(Data records)
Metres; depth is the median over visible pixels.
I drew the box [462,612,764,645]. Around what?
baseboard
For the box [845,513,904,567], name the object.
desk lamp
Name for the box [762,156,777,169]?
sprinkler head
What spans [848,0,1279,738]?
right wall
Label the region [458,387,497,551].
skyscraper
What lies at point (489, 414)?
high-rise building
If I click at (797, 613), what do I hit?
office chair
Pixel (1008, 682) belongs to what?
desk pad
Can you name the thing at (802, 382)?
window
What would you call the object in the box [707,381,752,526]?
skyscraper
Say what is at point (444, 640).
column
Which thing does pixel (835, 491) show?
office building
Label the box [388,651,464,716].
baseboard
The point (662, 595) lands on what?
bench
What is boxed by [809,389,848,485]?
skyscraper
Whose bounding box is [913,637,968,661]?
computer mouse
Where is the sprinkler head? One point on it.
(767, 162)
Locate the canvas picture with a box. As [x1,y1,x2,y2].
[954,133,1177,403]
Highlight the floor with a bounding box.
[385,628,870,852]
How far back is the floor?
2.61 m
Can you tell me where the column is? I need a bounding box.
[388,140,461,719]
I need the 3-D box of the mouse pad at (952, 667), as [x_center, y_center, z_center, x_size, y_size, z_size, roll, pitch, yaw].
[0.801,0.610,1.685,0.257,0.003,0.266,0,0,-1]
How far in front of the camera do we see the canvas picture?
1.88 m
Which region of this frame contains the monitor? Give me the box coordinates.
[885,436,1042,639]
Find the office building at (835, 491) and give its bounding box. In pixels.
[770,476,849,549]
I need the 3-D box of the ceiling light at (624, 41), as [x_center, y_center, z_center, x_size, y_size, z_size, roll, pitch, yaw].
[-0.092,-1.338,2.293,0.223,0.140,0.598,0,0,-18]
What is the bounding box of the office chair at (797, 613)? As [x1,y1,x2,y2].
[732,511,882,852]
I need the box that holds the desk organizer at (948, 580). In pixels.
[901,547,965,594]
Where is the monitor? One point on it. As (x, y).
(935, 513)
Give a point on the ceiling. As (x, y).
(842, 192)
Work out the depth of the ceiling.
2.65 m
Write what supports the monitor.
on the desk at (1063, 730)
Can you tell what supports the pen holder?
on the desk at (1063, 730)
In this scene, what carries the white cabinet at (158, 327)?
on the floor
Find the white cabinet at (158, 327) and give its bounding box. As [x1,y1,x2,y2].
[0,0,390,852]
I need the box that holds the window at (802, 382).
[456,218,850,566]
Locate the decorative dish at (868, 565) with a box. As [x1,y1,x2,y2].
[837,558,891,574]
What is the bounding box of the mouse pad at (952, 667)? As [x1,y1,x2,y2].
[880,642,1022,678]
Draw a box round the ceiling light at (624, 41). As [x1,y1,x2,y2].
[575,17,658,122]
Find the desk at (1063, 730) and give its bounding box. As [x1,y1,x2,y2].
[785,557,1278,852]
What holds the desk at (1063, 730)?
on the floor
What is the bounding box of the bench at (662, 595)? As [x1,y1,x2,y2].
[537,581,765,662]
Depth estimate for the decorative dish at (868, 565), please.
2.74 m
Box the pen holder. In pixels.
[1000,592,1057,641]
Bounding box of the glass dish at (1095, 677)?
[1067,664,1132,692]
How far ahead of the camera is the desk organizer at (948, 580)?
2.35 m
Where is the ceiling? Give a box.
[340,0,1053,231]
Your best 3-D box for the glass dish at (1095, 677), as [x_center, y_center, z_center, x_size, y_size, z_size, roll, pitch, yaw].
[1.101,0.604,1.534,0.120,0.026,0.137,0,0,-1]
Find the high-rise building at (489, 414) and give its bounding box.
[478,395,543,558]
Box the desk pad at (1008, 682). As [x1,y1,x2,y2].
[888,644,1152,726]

* What you will do: Every entry above must be returned word for word.

* Written solution:
Metres; depth is the median over visible pixels.
I drew the box [462,612,764,645]. Around what?
baseboard
For the box [845,513,904,567], name the object.
desk lamp
Name for the box [762,156,777,169]?
sprinkler head
What spans [848,0,1279,738]?
right wall
Label the region [458,387,497,551].
skyscraper
What lies at point (489, 414)?
high-rise building
If I click at (797, 613), what do I hit?
office chair
Pixel (1008, 682) belongs to what?
desk pad
Can you name the thing at (802, 382)?
window
What would you call the object in the box [707,381,752,526]?
skyscraper
Say what is at point (444, 640).
column
Which thing does pixel (835, 491) show?
office building
Label the box [388,651,464,716].
baseboard
The point (662, 595) lands on what?
bench
What is boxed by [809,389,848,485]?
skyscraper
Whose bounding box is [913,637,968,661]?
computer mouse
Where is the sprinkler head? One point on it.
(767, 162)
Locate the canvas picture with a box. As [x1,y1,x2,y2].
[954,133,1177,403]
Highlight the floor with a bounding box.
[385,628,870,852]
How far back is the floor?
2.61 m
Can you tell me where the column is? I need a bounding box.
[388,140,461,719]
I need the 3-D box of the mouse pad at (952, 667), as [x_center, y_center, z_center, x_size, y_size, z_size, roll, pitch, yaw].
[0.801,0.610,1.685,0.257,0.003,0.266,0,0,-1]
How far in front of the camera do we see the canvas picture?
1.88 m
Which region of this frame contains the monitor? Give me the box coordinates.
[885,436,1042,639]
Find the office building at (835, 491) and give its bounding box. In pixels.
[770,476,849,549]
I need the 3-D box of the ceiling light at (624, 41), as [x_center, y_center, z_center, x_size, y_size, z_size, roll, pitch, yaw].
[-0.092,-1.338,2.293,0.223,0.140,0.598,0,0,-18]
What is the bounding box of the office chair at (797, 613)? As [x1,y1,x2,y2].
[732,511,882,852]
I need the box that holds the desk organizer at (948, 580). In pixels.
[901,547,965,594]
Where is the monitor? One point on it. As (x, y).
(935, 513)
Give a point on the ceiling. As (x, y).
(842, 192)
Work out the depth of the ceiling.
2.65 m
Write what supports the monitor.
on the desk at (1063, 730)
Can you tell what supports the pen holder?
on the desk at (1063, 730)
In this scene, what carries the white cabinet at (158, 327)?
on the floor
Find the white cabinet at (158, 327) and give its bounding box. As [x1,y1,x2,y2].
[0,0,390,852]
I need the box that holds the window at (802, 382).
[456,218,850,566]
Locate the decorative dish at (868, 565) with a box. As [x1,y1,x2,y2].
[837,558,891,574]
What is the bounding box of the mouse pad at (952, 667)? As [x1,y1,x2,y2].
[880,642,1022,678]
Draw a box round the ceiling light at (624, 41). As [x1,y1,x2,y2].
[575,17,658,122]
Find the desk at (1063, 730) and give its bounding box. As [x1,y1,x2,y2].
[785,557,1278,852]
What holds the desk at (1063, 730)?
on the floor
What is the bounding box of the bench at (662, 595)? As [x1,y1,x2,y2].
[537,581,765,662]
Depth estimate for the decorative dish at (868, 565), please.
2.74 m
Box the pen holder. In pixels.
[1000,592,1057,641]
Bounding box of the glass dish at (1095, 677)?
[1067,664,1132,692]
How far ahead of the camera is the desk organizer at (948, 580)?
2.35 m
Where is the ceiling? Give a box.
[340,0,1053,231]
Your best 3-D box for the glass dish at (1095, 677), as [x_center, y_center, z_center, x_size, y_size, z_size, roll, pitch, yaw].
[1.101,0.604,1.534,0.120,0.026,0.137,0,0,-1]
Find the high-rise building at (489, 414) and give its bounding box.
[478,395,543,558]
Box the desk pad at (1008, 682). As [x1,y1,x2,y2].
[888,644,1152,726]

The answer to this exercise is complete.